Recently Gigi told me she liked a boy. She’s in 1st grade, so I don’t even know what liking a boy at this stage even means, but naturally, my response was, “who needs boys when you’re going to be running your own television network?”

I didn’t try to talk her out of it, or tell her it was too soon, or that it was silly. I listened, mostly because I always want her to tell me things, and talk to me about her feelings, I’m a hippie parent like that. And, I totally understand that she’s 6 and liking a boy at 6 is nothing like liking a boy at 10 or 12 or even 30, so I smiled and we chatted about it and moved on, as we do, because there’s 900 repetitive viewings of Disney’s Descendants to be watched for shit’s sake.

But, then the plot thickened… her friend liked him, too. This changed everything, and I can’t entirely understand why. Is it an instinct? Do girls get some sort of girl handbook that outlines crushes?

It went from, he’s nice, I like sitting on top of the monkey bars with him, to wanting to bring him gifts to win him over, and suddenly I looked at her and saw me. I did that, and not just with boys, but with my friends. I was always so insecure about people liking me, that I’d be the first to show up with a gift, just because,  or pick up a tab at dinner, or say “yes” when I really should have said “no.” And I’d show up at school with trinkets for boys I liked, in the hopes that giving them something they liked, would in turn, make them like me. I bought a crush named Mike a $50 Michael Jordan coffee table book with my saved confirmation money, only to have his mom return it to my mom a week later, stating it was far too extravagant of a gift between acquaintances. Humiliating.

Fun fact, he’s one of my husband’s best friends. So this continues to not be awkward at all.

The good news is that the crush aspect was short lived, I think. Gigi now calls him her best friend, and they are back to just being normal little kids who play house and sing Macklemore songs. But, it made me pause and think of all the things I never want my daughter, or sons, to do for a crush.

Give gifts. I never want Gigi to feel she has to give away something to get something. Maybe that something is a Michael Jordan coffee table book, or maybe it’s her virginity. Either way, I don’t want her to ever think the security and viability of a relationship or love hangs on how much she has to give up. Just like those fake modeling companies Tyra warns about on every cycle of America’s Next Top Model, if you have to pay for headshots, it’s not legit. Same goes for a relationship, you either like someone for free, or you’re scamming them.

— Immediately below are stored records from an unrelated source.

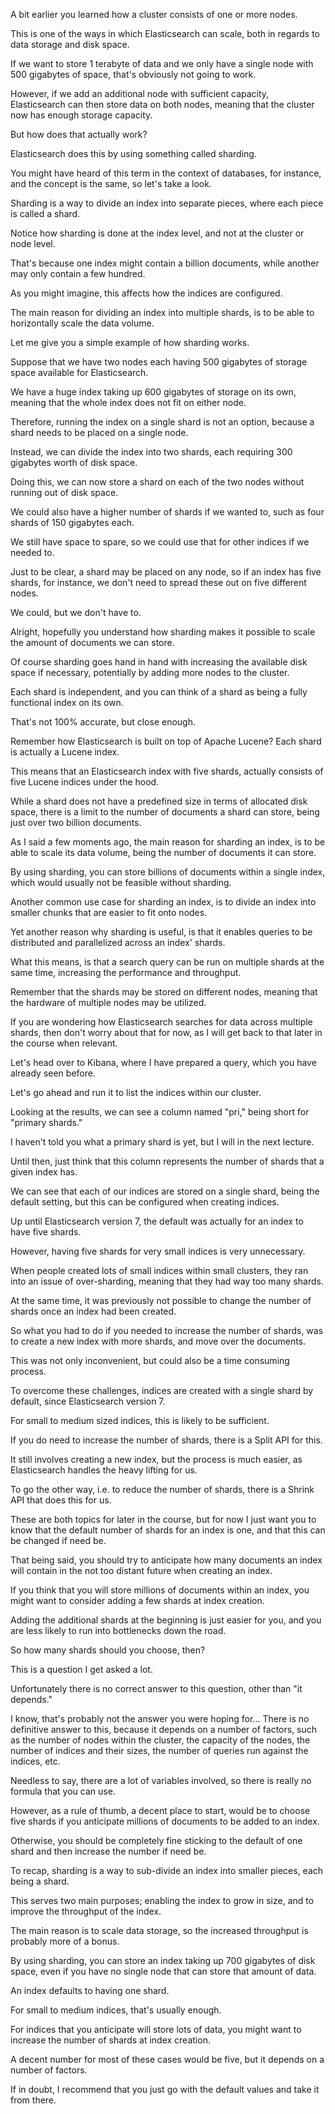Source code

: A bit earlier you learned how a cluster consists of one or more nodes.

This is one of the ways in which Elasticsearch can scale, both in regards to data storage and disk space.

If we want to store 1 terabyte of data and we only have a single node with 500 gigabytes of space, that's obviously not going to work.

However, if we add an additional node with sufficient capacity, Elasticsearch can then store data on both nodes, meaning that the cluster now has enough storage capacity.

But how does that actually work?

Elasticsearch does this by using something called sharding.

You might have heard of this term in the context of databases, for instance, and the concept is the same, so let's take a look.

Sharding is a way to divide an index into separate pieces, where each piece is called a shard.

Notice how sharding is done at the index level, and not at the cluster or node level.

That's because one index might contain a billion documents, while another may only contain a few hundred.

As you might imagine, this affects how the indices are configured.

The main reason for dividing an index into multiple shards, is to be able to horizontally scale the data volume.

Let me give you a simple example of how sharding works.

Suppose that we have two nodes each having 500 gigabytes of storage space available for Elasticsearch.

We have a huge index taking up 600 gigabytes of storage on its own, meaning that the whole index does not fit on either node.

Therefore, running the index on a single shard is not an option, because a shard needs to be placed on a single node.

Instead, we can divide the index into two shards, each requiring 300 gigabytes worth of disk space.

Doing this, we can now store a shard on each of the two nodes without running out of disk space.

We could also have a higher number of shards if we wanted to, such as four shards of 150 gigabytes each.

We still have space to spare, so we could use that for other indices if we needed to.

Just to be clear, a shard may be placed on any node, so if an index has five shards, for instance, we don't need to spread these out on five different nodes.

We could, but we don't have to.

Alright, hopefully you understand how sharding makes it possible to scale the amount of documents we can store.

Of course sharding goes hand in hand with increasing the available disk space if necessary, potentially by adding more nodes to the cluster.

Each shard is independent, and you can think of a shard as being a fully functional index on its own.

That's not 100% accurate, but close enough.

Remember how Elasticsearch is built on top of Apache Lucene? Each shard is actually a Lucene index.

This means that an Elasticsearch index with five shards, actually consists of five Lucene indices under the hood.

While a shard does not have a predefined size in terms of allocated disk space, there is a limit to the number of documents a shard can store, being just over two billion documents.

As I said a few moments ago, the main reason for sharding an index, is to be able to scale its data volume, being the number of documents it can store.

By using sharding, you can store billions of documents within a single index, which would usually not be feasible without sharding.

Another common use case for sharding an index, is to divide an index into smaller chunks that are easier to fit onto nodes.

Yet another reason why sharding is useful, is that it enables queries to be distributed and parallelized across an index' shards.

What this means, is that a search query can be run on multiple shards at the same time, increasing the performance and throughput.

Remember that the shards may be stored on different nodes, meaning that the hardware of multiple nodes may be utilized.

If you are wondering how Elasticsearch searches for data across multiple shards, then don't worry about that for now, as I will get back to that later in the course when relevant.

Let's head over to Kibana, where I have prepared a query, which you have already seen before.

Let's go ahead and run it to list the indices within our cluster.

Looking at the results, we can see a column named "pri," being short for "primary shards."

I haven't told you what a primary shard is yet, but I will in the next lecture.

Until then, just think that this column represents the number of shards that a given index has.

We can see that each of our indices are stored on a single shard, being the default setting, but this can be configured when creating indices.

Up until Elasticsearch version 7, the default was actually for an index to have five shards.

However, having five shards for very small indices is very unnecessary.

When people created lots of small indices within small clusters, they ran into an issue of over-sharding, meaning that they had way too many shards.

At the same time, it was previously not possible to change the number of shards once an index had been created.

So what you had to do if you needed to increase the number of shards, was to create a new index with more shards, and move over the documents.

This was not only inconvenient, but could also be a time consuming process.

To overcome these challenges, indices are created with a single shard by default, since Elasticsearch version 7.

For small to medium sized indices, this is likely to be sufficient.

If you do need to increase the number of shards, there is a Split API for this.

It still involves creating a new index, but the process is much easier, as Elasticsearch handles the heavy lifting for us.

To go the other way, i.e. to reduce the number of shards, there is a Shrink API that does this for us.

These are both topics for later in the course, but for now I just want you to know that the default number of shards for an index is one, and that this can be changed if need be.

That being said, you should try to anticipate how many documents an index will contain in the not too distant future when creating an index.

If you think that you will store millions of documents within an index, you might want to consider adding a few shards at index creation.

Adding the additional shards at the beginning is just easier for you, and you are less likely to run into bottlenecks down the road.

So how many shards should you choose, then?

This is a question I get asked a lot.

Unfortunately there is no correct answer to this question, other than "it depends."

I know, that's probably not the answer you were hoping for... There is no definitive answer to this, because it depends on a number of factors, such as the number of nodes within the cluster, the capacity of the nodes, the number of indices and their sizes, the number of queries run against the indices, etc.

Needless to say, there are a lot of variables involved, so there is really no formula that you can use.

However, as a rule of thumb, a decent place to start, would be to choose five shards if you anticipate millions of documents to be added to an index.

Otherwise, you should be completely fine sticking to the default of one shard and then increase the number if need be.

To recap, sharding is a way to sub-divide an index into smaller pieces, each being a shard.

This serves two main purposes; enabling the index to grow in size, and to improve the throughput of the index.

The main reason is to scale data storage, so the increased throughput is probably more of a bonus.

By using sharding, you can store an index taking up 700 gigabytes of disk space, even if you have no single node that can store that amount of data.

An index defaults to having one shard.

For small to medium indices, that's usually enough.

For indices that you anticipate will store lots of data, you might want to increase the number of shards at index creation.

A decent number for most of these cases would be five, but it depends on a number of factors.

If in doubt, I recommend that you just go with the default values and take it from there.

Pretend to be dumb. Remember when Cady pretended to be stupid in Math class to talk to Aaron in Mean Girls? Grool, me too. I never want to see this happen in real life. Gigi is a math genius, and I don’t want her to ever downplay how brilliant she is to look less intimidating to a crush. And that goes for any of her talents. I have two boys, and I can tell you that 80% of their friend conversations deal with bragging about how awesome they are at Basketball, one upping each other, taking funny shots at each other, and thriving as they get more competitive. I don’t see that enough with girls, or women, and we should.

Drop her friends. This one is alternately titled, shitty things Brittany used to do when a boy finally liked her. My Junior year of high school, I finally got a boyfriend, and that became more important than every other thing in my life, including my friends. (Jordan and Laura, if you are reading this, I’m sorry.) Granted, I ended up marrying that boyfriend, but even now, he will never replace the part of me held by my friends. I don’t care if Gigi has one best friend, or five, I never want her to set aside the unconditional love, support and sisterhood of a friendship for a crush. I also never want her to have a crush that makes her feel she has to choose. Besties before testes!

Change. Okay, this post has become the most depressing episode of This Is Your Life, ever. Just ask the skateboard in my parents’ garage how this worked out for me. It didn’t, and all I was left with was ugly baggy jeans, a diary full of Avril Lavigne lryics and an unused skateboard. Don’t ever change to make someone like you, Gigi. Don’t pretend to like skateboarding or country music or football for someone, unless you actually do. Because being someone you aren’t is exhausting, it never lasts, and it’s disrespectful to the actual bad ass girl you are. If someone likes you, it’s because the qualities you are already rocking out are qualities they dig and find exciting. Morphing into a clone of someone you like is creepy and boring, two things love should never be.

Love is an exciting thing, my darling girl, so instead of launching head first too fast into real live crushes, I’ve decided to let you borrow a few of my firsts…

Crushes

Jonathon Brandis, Tom Selleck, Tom Hanks’ red headed best friend from Big, and Baloo from TailSpin. Treat them well, and if they get too needy, simply turn them off and go back to taking over the world.